Required action: Restate the data exactly, with nothing altered.
──────── Source records ────────
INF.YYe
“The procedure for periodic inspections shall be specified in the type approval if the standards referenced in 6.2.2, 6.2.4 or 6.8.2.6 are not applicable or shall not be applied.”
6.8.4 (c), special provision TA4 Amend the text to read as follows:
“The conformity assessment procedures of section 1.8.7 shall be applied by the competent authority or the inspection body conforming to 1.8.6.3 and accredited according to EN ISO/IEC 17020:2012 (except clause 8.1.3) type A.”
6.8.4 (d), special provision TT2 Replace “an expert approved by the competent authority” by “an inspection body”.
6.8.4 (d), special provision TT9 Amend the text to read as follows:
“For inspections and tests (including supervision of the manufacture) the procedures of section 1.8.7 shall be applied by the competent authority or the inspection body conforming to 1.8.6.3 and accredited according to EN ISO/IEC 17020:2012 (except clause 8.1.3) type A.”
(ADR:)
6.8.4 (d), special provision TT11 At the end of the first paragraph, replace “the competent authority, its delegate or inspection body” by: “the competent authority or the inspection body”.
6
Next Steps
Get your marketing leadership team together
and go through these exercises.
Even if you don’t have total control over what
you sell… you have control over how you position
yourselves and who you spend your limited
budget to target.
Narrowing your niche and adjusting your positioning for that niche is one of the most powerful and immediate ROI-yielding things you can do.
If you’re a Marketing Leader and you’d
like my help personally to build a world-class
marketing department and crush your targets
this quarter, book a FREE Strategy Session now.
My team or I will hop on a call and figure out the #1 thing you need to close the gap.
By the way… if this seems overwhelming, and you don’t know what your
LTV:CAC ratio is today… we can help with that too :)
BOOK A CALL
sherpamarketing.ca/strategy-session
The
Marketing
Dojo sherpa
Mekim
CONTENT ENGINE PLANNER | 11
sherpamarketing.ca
────────
Solution below:
INF.YYe
“The procedure for periodic inspections shall be specified in the type approval if the standards referenced in 6.2.2, 6.2.4 or 6.8.2.6 are not applicable or shall not be applied.”
6.8.4 (c), special provision TA4 Amend the text to read as follows:
“The conformity assessment procedures of section 1.8.7 shall be applied by the competent authority or the inspection body conforming to 1.8.6.3 and accredited according to EN ISO/IEC 17020:2012 (except clause 8.1.3) type A.”
6.8.4 (d), special provision TT2 Replace “an expert approved by the competent authority” by “an inspection body”.
6.8.4 (d), special provision TT9 Amend the text to read as follows:
“For inspections and tests (including supervision of the manufacture) the procedures of section 1.8.7 shall be applied by the competent authority or the inspection body conforming to 1.8.6.3 and accredited according to EN ISO/IEC 17020:2012 (except clause 8.1.3) type A.”
(ADR:)
6.8.4 (d), special provision TT11 At the end of the first paragraph, replace “the competent authority, its delegate or inspection body” by: “the competent authority or the inspection body”.
6
Next Steps
Get your marketing leadership team together
and go through these exercises.
Even if you don’t have total control over what
you sell… you have control over how you position
yourselves and who you spend your limited
budget to target.
Narrowing your niche and adjusting your positioning for that niche is one of the most powerful and immediate ROI-yielding things you can do.
If you’re a Marketing Leader and you’d
like my help personally to build a world-class
marketing department and crush your targets
this quarter, book a FREE Strategy Session now.
My team or I will hop on a call and figure out the #1 thing you need to close the gap.
By the way… if this seems overwhelming, and you don’t know what your
LTV:CAC ratio is today… we can help with that too :)
BOOK A CALL
sherpamarketing.ca/strategy-session
The
Marketing
Dojo sherpa
Mekim
CONTENT ENGINE PLANNER | 11
sherpamarketing.ca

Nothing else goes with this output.